Do you have any tips for preparing for a system design (SD) interview focused on machine learning?
I’ve come across some helpful SD interview mocks on YouTube, but they aren’t ML-oriented. The ones that do focus on ML mostly discuss choosing algorithms rather than designing the system around them.
I’m looking for suggestions, including a set of standard questions that could be asked to help choose aspects like the appropriate database, scalability considerations, and whether to use microservices. For example, starting with:
- Where is the data located and how accessible is it? This would help determine whether we can query a database directly or if we need to enable an API for data uploads.
- Who will use the output and how? This informs whether the model needs to handle batch or stream predictions (and thus efficiency considerations), and if output storage or an API for consumption is necessary.
- What types of data are available? This guides decisions on database design (structured data), blob storage (unstructured data), and potential caching for low-latency requirements.

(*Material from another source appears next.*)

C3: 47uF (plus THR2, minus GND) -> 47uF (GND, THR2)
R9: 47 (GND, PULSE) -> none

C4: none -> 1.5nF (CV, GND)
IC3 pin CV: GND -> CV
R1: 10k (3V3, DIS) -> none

- How many users/predictions are expected? This informs whether a microservices architecture is necessary or if a monolithic approach could suffice.

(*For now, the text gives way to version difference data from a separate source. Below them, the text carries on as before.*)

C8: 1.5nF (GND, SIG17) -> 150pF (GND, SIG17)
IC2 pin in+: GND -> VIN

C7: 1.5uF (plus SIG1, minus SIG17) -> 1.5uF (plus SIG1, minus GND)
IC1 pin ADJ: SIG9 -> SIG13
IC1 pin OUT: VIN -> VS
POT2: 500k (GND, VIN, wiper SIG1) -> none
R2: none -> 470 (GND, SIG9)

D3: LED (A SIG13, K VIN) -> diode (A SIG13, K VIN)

- How much data needs to be processed? This helps determine database type and whether sharding might be required for scaling.
- Is there access to a training set? This depends on the problem nature but is crucial to consider.
- What metrics are best to evaluate the model’s performance?
- How important is model explainability? This discussion informs decisions regarding the trade-offs between black box and traditional approaches.
If you have additional insights or alternative approaches to preparing for SD interviews, I’d love to hear them!